WHAT TO WORK ON -
Retype the full listing below, keeping every line unchanged.

DATA IN THIS EXERCISE -
----

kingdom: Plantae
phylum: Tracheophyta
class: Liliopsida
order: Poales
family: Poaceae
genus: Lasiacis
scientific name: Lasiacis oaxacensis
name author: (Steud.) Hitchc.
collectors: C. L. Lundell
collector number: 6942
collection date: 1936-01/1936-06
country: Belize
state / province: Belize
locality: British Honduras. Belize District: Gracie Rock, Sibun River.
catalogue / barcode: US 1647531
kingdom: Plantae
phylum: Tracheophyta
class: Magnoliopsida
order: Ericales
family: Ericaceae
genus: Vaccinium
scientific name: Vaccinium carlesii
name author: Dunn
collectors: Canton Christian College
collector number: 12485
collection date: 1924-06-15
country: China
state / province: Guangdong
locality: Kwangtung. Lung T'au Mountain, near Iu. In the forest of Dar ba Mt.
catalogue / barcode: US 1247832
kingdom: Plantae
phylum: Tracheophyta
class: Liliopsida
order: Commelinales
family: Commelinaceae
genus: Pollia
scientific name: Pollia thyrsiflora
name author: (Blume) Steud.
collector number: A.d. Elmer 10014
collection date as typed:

----

EXERCISE ANSWER -
kingdom: Plantae
phylum: Tracheophyta
class: Liliopsida
order: Poales
family: Poaceae
genus: Lasiacis
scientific name: Lasiacis oaxacensis
name author: (Steud.) Hitchc.
collectors: C. L. Lundell
collector number: 6942
collection date: 1936-01/1936-06
country: Belize
state / province: Belize
locality: British Honduras. Belize District: Gracie Rock, Sibun River.
catalogue / barcode: US 1647531
kingdom: Plantae
phylum: Tracheophyta
class: Magnoliopsida
order: Ericales
family: Ericaceae
genus: Vaccinium
scientific name: Vaccinium carlesii
name author: Dunn
collectors: Canton Christian College
collector number: 12485
collection date: 1924-06-15
country: China
state / province: Guangdong
locality: Kwangtung. Lung T'au Mountain, near Iu. In the forest of Dar ba Mt.
catalogue / barcode: US 1247832
kingdom: Plantae
phylum: Tracheophyta
class: Liliopsida
order: Commelinales
family: Commelinaceae
genus: Pollia
scientific name: Pollia thyrsiflora
name author: (Blume) Steud.
collector number: A.d. Elmer 10014
collection date as typed:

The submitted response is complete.